Chest pain raises concern for the possibility of coronary heart disease. Scoring methods have been developed to identify coronary heart disease in emergency settings, but not in primary care.
Data were collected from a multicenter Swiss clinical cohort study including 672 consecutive patients with chest pain, who had visited one of 59 family practitioners' offices. Using delayed diagnosis we derived a prediction rule to rule out coronary heart disease by means of a logistic regression model. Known cardiovascular risk factors, pain characteristics, and physical signs associated with coronary heart disease were explored to develop a clinical score. Patients diagnosed with angina or acute myocardial infarction within the year following their initial visit comprised the coronary heart disease group.
The coronary heart disease score was derived from eight variables: age, gender, duration of chest pain from 1 to 60 minutes, substernal chest pain location, pain increasing with exertion, absence of tenderness point at palpation, cardiovascular risks factors, and personal history of cardiovascular disease.
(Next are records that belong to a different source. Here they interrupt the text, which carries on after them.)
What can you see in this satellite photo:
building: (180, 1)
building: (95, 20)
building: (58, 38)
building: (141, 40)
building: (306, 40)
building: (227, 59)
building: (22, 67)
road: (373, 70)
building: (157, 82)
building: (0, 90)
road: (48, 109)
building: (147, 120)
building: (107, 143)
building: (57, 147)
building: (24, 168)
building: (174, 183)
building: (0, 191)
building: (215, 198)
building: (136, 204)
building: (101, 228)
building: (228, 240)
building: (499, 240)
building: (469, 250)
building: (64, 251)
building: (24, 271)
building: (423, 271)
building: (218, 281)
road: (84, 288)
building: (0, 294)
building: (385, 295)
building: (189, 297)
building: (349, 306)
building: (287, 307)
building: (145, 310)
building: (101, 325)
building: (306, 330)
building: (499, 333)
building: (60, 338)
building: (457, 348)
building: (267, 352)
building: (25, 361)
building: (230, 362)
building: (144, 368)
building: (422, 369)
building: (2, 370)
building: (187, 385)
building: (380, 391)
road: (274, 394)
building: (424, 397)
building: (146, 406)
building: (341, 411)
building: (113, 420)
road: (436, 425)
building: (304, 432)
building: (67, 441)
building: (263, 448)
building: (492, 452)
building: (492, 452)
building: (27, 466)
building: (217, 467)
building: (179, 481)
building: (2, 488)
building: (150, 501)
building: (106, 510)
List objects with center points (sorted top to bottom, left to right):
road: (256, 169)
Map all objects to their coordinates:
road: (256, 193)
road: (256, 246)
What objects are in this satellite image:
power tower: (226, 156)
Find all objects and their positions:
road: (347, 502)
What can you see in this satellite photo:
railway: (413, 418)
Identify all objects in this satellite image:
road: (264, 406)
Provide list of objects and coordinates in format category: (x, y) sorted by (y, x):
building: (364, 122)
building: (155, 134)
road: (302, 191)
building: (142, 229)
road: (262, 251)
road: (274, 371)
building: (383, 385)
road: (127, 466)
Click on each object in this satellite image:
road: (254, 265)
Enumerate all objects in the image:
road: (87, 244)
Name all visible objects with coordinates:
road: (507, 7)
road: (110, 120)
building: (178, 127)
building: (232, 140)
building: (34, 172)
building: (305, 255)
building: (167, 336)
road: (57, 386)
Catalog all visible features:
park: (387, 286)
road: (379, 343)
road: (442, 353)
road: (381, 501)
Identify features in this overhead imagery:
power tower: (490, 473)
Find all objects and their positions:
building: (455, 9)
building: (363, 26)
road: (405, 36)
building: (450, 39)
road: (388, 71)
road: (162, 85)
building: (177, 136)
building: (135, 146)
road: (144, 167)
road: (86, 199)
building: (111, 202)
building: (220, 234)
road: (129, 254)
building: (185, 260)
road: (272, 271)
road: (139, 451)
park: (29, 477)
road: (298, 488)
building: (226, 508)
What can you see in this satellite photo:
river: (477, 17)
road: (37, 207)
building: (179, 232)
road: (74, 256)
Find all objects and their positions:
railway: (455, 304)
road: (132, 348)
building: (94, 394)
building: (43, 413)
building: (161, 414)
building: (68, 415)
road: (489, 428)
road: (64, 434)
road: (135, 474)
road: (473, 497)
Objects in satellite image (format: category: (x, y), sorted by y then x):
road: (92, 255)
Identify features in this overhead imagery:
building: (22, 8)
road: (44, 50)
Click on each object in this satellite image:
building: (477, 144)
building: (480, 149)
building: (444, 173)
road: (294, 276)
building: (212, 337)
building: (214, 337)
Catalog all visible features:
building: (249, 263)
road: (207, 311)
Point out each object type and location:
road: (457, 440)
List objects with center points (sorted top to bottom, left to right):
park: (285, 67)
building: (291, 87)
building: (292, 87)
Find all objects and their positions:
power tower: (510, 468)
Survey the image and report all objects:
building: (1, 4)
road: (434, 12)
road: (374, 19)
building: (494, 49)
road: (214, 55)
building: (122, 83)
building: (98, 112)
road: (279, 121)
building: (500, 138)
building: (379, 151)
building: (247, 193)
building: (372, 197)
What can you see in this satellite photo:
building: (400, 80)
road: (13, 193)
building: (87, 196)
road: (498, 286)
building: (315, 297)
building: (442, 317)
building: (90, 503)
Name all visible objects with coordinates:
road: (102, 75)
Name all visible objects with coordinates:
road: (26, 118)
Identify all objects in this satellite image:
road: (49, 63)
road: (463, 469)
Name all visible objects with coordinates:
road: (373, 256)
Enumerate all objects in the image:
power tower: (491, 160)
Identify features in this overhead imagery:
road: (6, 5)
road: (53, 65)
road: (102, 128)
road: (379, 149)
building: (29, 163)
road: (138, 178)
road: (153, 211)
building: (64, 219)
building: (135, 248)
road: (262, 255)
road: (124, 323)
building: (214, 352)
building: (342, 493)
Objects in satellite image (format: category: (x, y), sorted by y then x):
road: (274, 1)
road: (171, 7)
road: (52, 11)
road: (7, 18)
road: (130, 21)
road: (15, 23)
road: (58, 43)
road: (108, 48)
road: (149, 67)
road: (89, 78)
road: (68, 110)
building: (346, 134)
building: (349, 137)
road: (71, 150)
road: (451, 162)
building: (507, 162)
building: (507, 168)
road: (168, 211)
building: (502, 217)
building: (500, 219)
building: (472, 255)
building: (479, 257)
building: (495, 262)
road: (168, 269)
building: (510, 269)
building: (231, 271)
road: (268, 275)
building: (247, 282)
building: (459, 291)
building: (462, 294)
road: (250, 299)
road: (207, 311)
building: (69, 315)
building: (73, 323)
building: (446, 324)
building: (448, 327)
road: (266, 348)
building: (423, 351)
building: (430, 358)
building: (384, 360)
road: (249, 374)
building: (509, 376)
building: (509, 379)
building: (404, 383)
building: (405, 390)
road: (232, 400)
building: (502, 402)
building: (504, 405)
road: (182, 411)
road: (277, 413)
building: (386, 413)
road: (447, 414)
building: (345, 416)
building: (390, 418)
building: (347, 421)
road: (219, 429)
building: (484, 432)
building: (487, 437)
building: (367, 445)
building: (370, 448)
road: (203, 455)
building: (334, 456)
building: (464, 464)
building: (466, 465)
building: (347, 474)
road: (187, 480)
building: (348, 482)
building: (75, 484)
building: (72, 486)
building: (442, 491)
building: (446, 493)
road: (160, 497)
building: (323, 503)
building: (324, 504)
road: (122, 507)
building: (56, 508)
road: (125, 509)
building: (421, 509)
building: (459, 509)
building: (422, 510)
Area under the receiver operating characteristics curve was of 0.95 with a 95% confidence interval of 0.92; 0.97. From this score, 413 patients were considered as low risk for values of percentile 5 of the coronary heart disease patients. Internal validity was confirmed by bootstrapping. External validation using data from a German cohort (Marburg, n = 774) revealed a receiver operating characteristics curve of 0.75 (95% confidence interval, 0.72; 0.81) with a sensitivity of 85.6% and a specificity of 47.2%.
This score, based only on history and physical examination, is a complementary tool for ruling out coronary heart disease in primary care patients complaining of chest pain.